“Non si può perdonare a un giovane il fatto di non provare a cambiare le regole”. Con queste parole, Annalisa Monfreda, direttore 35enne di Donna Moderna, aveva infiammato la platea di TEDxIED l’11 di febbraio, la conferenza internazionale dedicata al talento e alla creatività organizzata a Milano dall’Istituto europeo di design.
Per noi di EconomyUp.it il suo intervento è stato un vero e proprio inno alla necessità di innovare. Ed è per questo che, a conslusione della Settimana della moda, chiediamo a lei, arrivata al timone del magazine femminile più venduto d’Italia a “soli” 34 anni, di spiegarci cosa si sta muovendo in termini di innovazione nell’evento fashion del momento e in genere tra le donne italiane.
Direttore, quali sono gli elementi più innovativi che ha riscontrato durante la Settimana della Moda milanese?

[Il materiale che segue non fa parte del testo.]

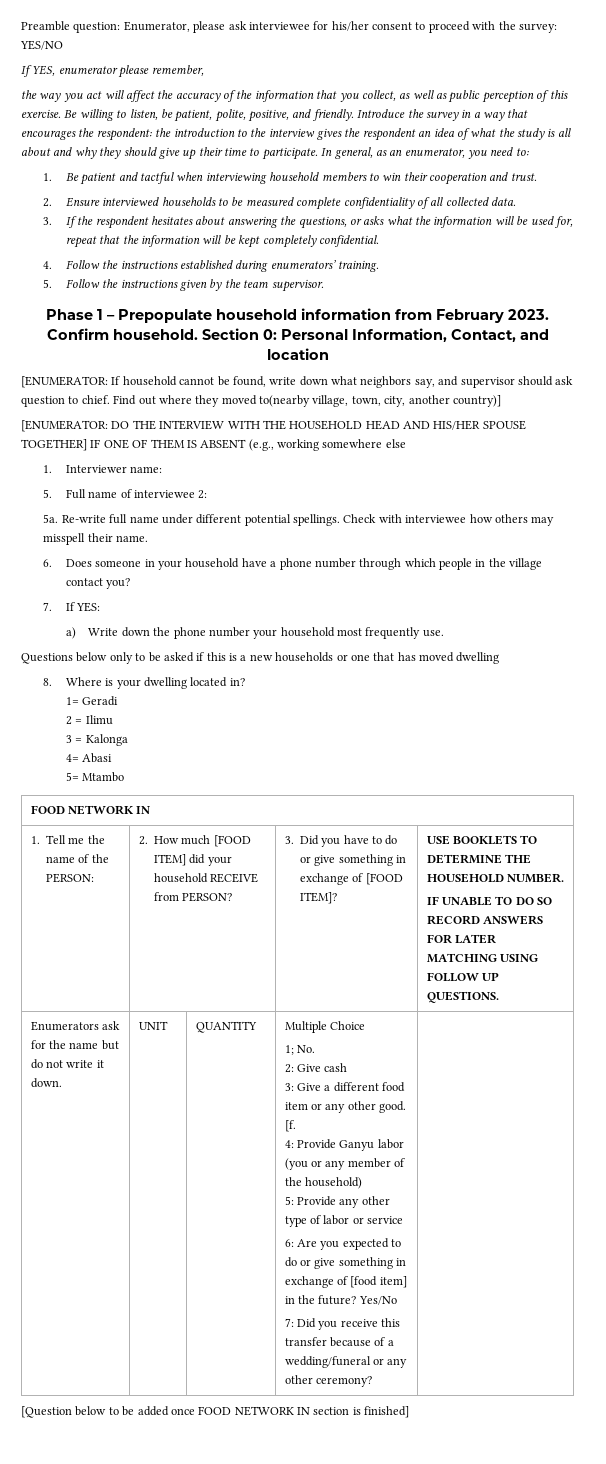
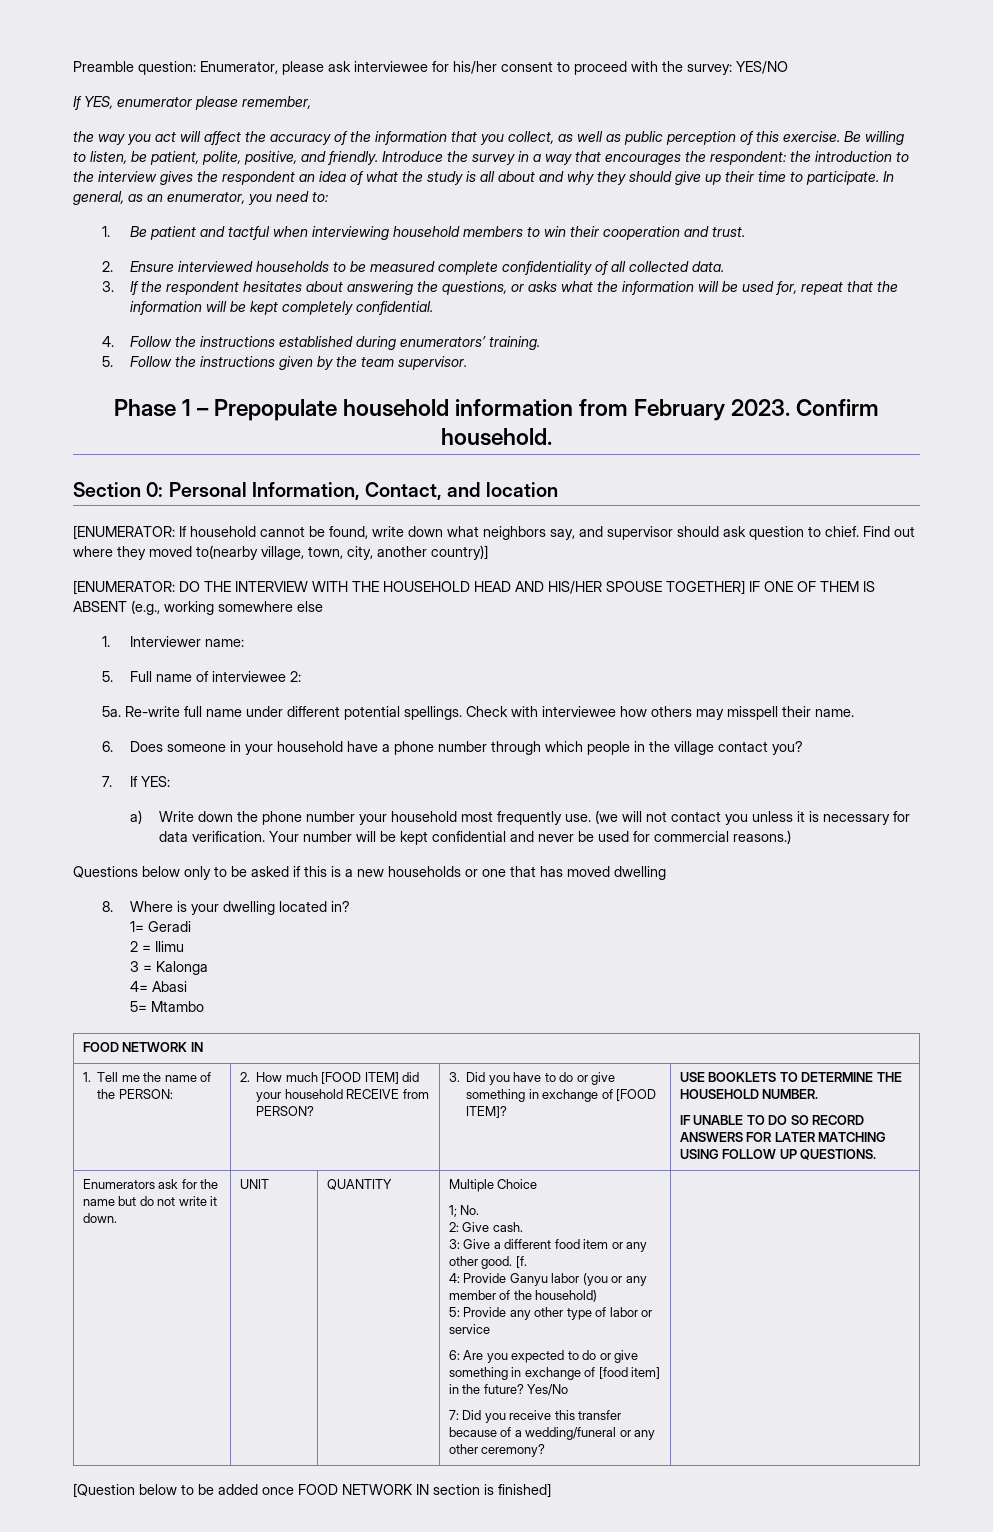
(198, 334) none -> (552, 437) //
(444, 633) none -> [594,810,910,825] [158,830,791,845] (we will not contact you unless it is necessary for data verification. Your number will be kept confidential and never be used for commercial reasons.)
[324,1063,348,1072] cash -> [492,1222,523,1232] cash.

Io e una mia collega di Donna Moderna che si occupa di moda abbiamo notato che queste sfilate segnano un po’ una ripresa. E la ripresa secondo noi sta nel fatto che i grandi stilisti hanno concepito l’innovazione ritornando al proprio dna. Si è scoperto che la vera novità è avere una voce unica e valorizzarla. Per esempio, tra i giovani che si stanno affermando, la mia preferita è Stella Jean, stilista italiana di origine haitiane. Ha uno stile unico, riconoscibile: lei ha capito tutto. Per il resto, nella Fashion Week in sé ho visto poca innovazione: le stesse facce, gli stessi protagonisti, le stesse persone sedute nelle prime file davanti alle passerelle.
Lei dirige un importante settimanale femminile. Dal suo osservatorio, come si sta rinnovando l’Italia a favore delle donne?
Ci sono molte innovazioni che partono dal basso. Ci sono persone che si mettono insieme per risolvere i problemi. Penso, ad esempio, alla storia che abbiamo raccontato dell’associazione Genitori soli, composta per la maggior parte da mamme single. In genere, c’è una maggiore presa di coscienza su tanti temi. Un fermento costruttivo che va al di là della polemica e del grillismo. Nella società stanno succedendo cose che facilitano profondamente la vita delle donne e ne interpretano il cambiamento. Le storie di imprenditrici e di startup protagoniste dell’innovazione sono sempre di più: noi ne raccontiamo moltissime.
Ci fa qualche esempio di donna “moderna”, italiana, di talento e innovativa di cui avete raccontato la storia sul vostro magazine?
I casi sono così tanti che fatico a fare una scelta. Per esempio, una bella storia è quella di Luciana Delle Donne. Questa donna faceva la manager nel settore bancario a Milano. Poi, quando era all’apice della carriera si è trasferita in Puglia e ha fondato Made in carcere, un’impresa no profit che produce accessori e borse con materiali e tessuti di scarto e in cui le lavoratrici sono donne detenute. Uno degli aspetti bellissimi di questa trovata è il modello di business: lei applica le sue conoscenze in campo manageriale nel no profit. O ancora, Maria Silva, 36 anni, che è a capo del progetto di sviluppo di Genova High Tech, il Parco scientifico e tecnologico del capoluogo ligure. Lei è stata a Palo Alto per 4 anni ed è tornata in Italia col preciso intento di dare uno spazio di innovazione simile ai talenti nostrani. Poi c’è Maria Giovanna Pietropaolo, 25 anni, giurista, vincitrice del primo Henry Dunant per i diritti umani e oggi a Ginevra, alla Croce Rossa. Lei ha idee rivoluzionarie sui diritti umani ed è un grande esempio di cosa può fare un giovane e come può innovare. Per non parlare poi di tutte le donne intraprendenti del Sud. Ce ne sono alcune che hanno creato dei business legati ai libri. Per esempio, a Bari, la mia città, una ragazza, Valentina Calvani, ha inventato LibroLab, una libreria itinerante che porta i libri alle persone con un furgoncino. In un Mezzogiorno stritolato dalla crisi, sono segnali molto positivi.